Qui finance réellement votre retraite complémentaire aujourd’hui ?

Le 1er janvier 2019 sonne comme un tournant discret, mais lourd de conséquences pour tous les salariés du privé : les régimes Agirc et Arrco ne font plus qu’un. L’Agirc-Arrco prend la relève, fusionnant deux piliers historiques de la retraite complémentaire pour n’en former qu’un, plus lisible, plus massif.

Deux tranches de salaire, deux logiques de cotisation

La fusion ne se limite pas à une question d’intitulé : la façon de cotiser évolue en profondeur, pour adopter un schéma plus lisible et un calcul affiné. Fini les anciens barèmes disparates, place désormais à deux tranches de salaire distinctes qui déterminent la base de cotisation :

  • La première s’étend du tout premier euro jusqu’au plafond annuel de la sécurité sociale.
  • La seconde englobe la part du salaire comprise entre ce plafond et huit fois ce montant.

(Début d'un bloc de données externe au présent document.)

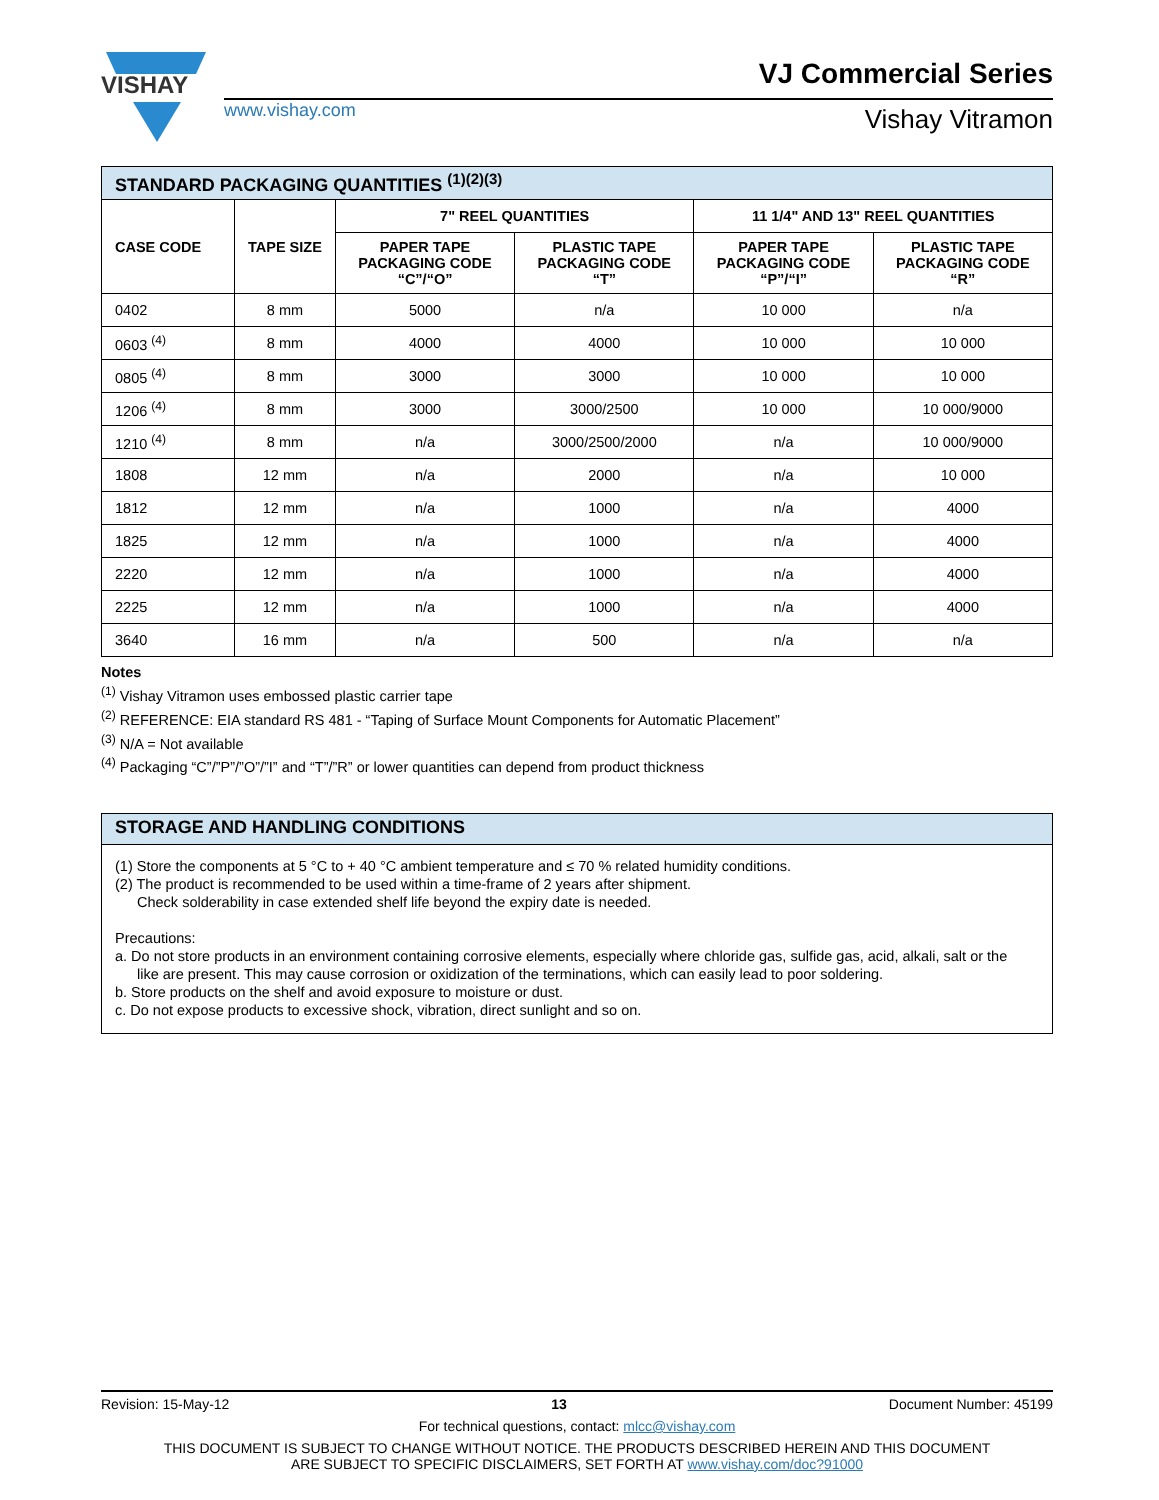VISHAY
VJ Commercial Series
www.vishay.com Vishay Vitramon
| STANDARD PACKAGING QUANTITIES <sup>(1)(2)(3)</sup> | | | | | |
| --- | --- | --- | --- | --- | --- |
| CASE CODE | TAPE SIZE | 7" REEL QUANTITIES | | 11 1/4" AND 13" REEL QUANTITIES | |
| | | PAPER TAPE PACKAGING CODE “C”/“O” | PLASTIC TAPE PACKAGING CODE “T” | PAPER TAPE PACKAGING CODE “P”/“I” | PLASTIC TAPE PACKAGING CODE “R” |
| 0402 | 8 mm | 5000 | n/a | 10 000 | n/a |
| 0603 <sup>(4)</sup> | 8 mm | 4000 | 4000 | 10 000 | 10 000 |
| 0805 <sup>(4)</sup> | 8 mm | 3000 | 3000 | 10 000 | 10 000 |
| 1206 <sup>(4)</sup> | 8 mm | 3000 | 3000/2500 | 10 000 | 10 000/9000 |
| 1210 <sup>(4)</sup> | 8 mm | n/a | 3000/2500/2000 | n/a | 10 000/9000 |
| 1808 | 12 mm | n/a | 2000 | n/a | 10 000 |
| 1812 | 12 mm | n/a | 1000 | n/a | 4000 |
| 1825 | 12 mm | n/a | 1000 | n/a | 4000 |
| 2220 | 12 mm | n/a | 1000 | n/a | 4000 |
| 2225 | 12 mm | n/a | 1000 | n/a | 4000 |
| 3640 | 16 mm | n/a | 500 | n/a | n/a |
Notes
<sup>(1)</sup> Vishay Vitramon uses embossed plastic carrier tape
<sup>(2)</sup> REFERENCE: EIA standard RS 481 - “Taping of Surface Mount Components for Automatic Placement”
<sup>(3)</sup> N/A = Not available
<sup>(4)</sup> Packaging “C”/”P”/”O”/”I” and “T”/”R” or lower quantities can depend from product thickness
STORAGE AND HANDLING CONDITIONS
(1) Store the components at 5 °C to + 40 °C ambient temperature and ≤ 70 % related humidity conditions.
(2) The product is recommended to be used within a time-frame of 2 years after shipment.
Check solderability in case extended shelf life beyond the expiry date is needed.
Precautions:
a. Do not store products in an environment containing corrosive elements, especially where chloride gas, sulfide gas, acid, alkali, salt or the
like are present. This may cause corrosion or oxidization of the terminations, which can easily lead to poor soldering.
b. Store products on the shelf and avoid exposure to moisture or dust.
c. Do not expose products to excessive shock, vibration, direct sunlight and so on.
Revision: 15-May-12 13 Document Number: 45199
For technical questions, contact: mlcc@vishay.com
THIS DOCUMENT IS SUBJECT TO CHANGE WITHOUT NOTICE. THE PRODUCTS DESCRIBED HEREIN AND THIS DOCUMENT
ARE SUBJECT TO SPECIFIC DISCLAIMERS, SET FORTH AT www.vishay.com/doc?91000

À chaque tranche correspond son propre taux de cotisation. Le partage s’effectue selon une répartition devenue norme : 60 % de la charge revient à l’employeur, 40 % au salarié. Cependant, certains accords collectifs ou choix d’entreprise viennent parfois assouplir la règle, pour rendre la cotisation moins lourde du côté salarié ou adapter le dispositif à la politique sociale interne. Ce levier peut jouer sur la compétitivité d’un groupe ou la fidélisation de ses équipes. Autant dire que la flexibilité subsiste, à travers ces marges de manœuvre négociées.

Un outil pratique pour chiffrer ses cotisations

Face à cette nouvelle donne, il n’est plus nécessaire de naviguer à vue ou de jongler avec d’anciens barèmes disparus. Un simulateur actualisé en ligne permet de convertir rapidement les taux et de vérifier le montant de la cotisation applicable à chaque situation précise. Ce petit outil, régulièrement remis à jour, simplifie la gestion de la paie pour l’entreprise et limite les erreurs, notamment lors du premier calcul après la fusion.

Fin de partie pour certaines contributions, place aux nouvelles

Dans ce nouveau paysage, plusieurs contributions s’effacent définitivement. L’AGFF, la CET (ancienne contribution d’équilibre temporaire) et la GMP s’arrêtent net au 31 décembre 2018. Elles laissent la main à deux nouveaux dispositifs : la contribution d’équilibre général (CEG) et la contribution d’équilibre technique (CET), qui consolident la structure du régime et garantissent sa pérennité collective.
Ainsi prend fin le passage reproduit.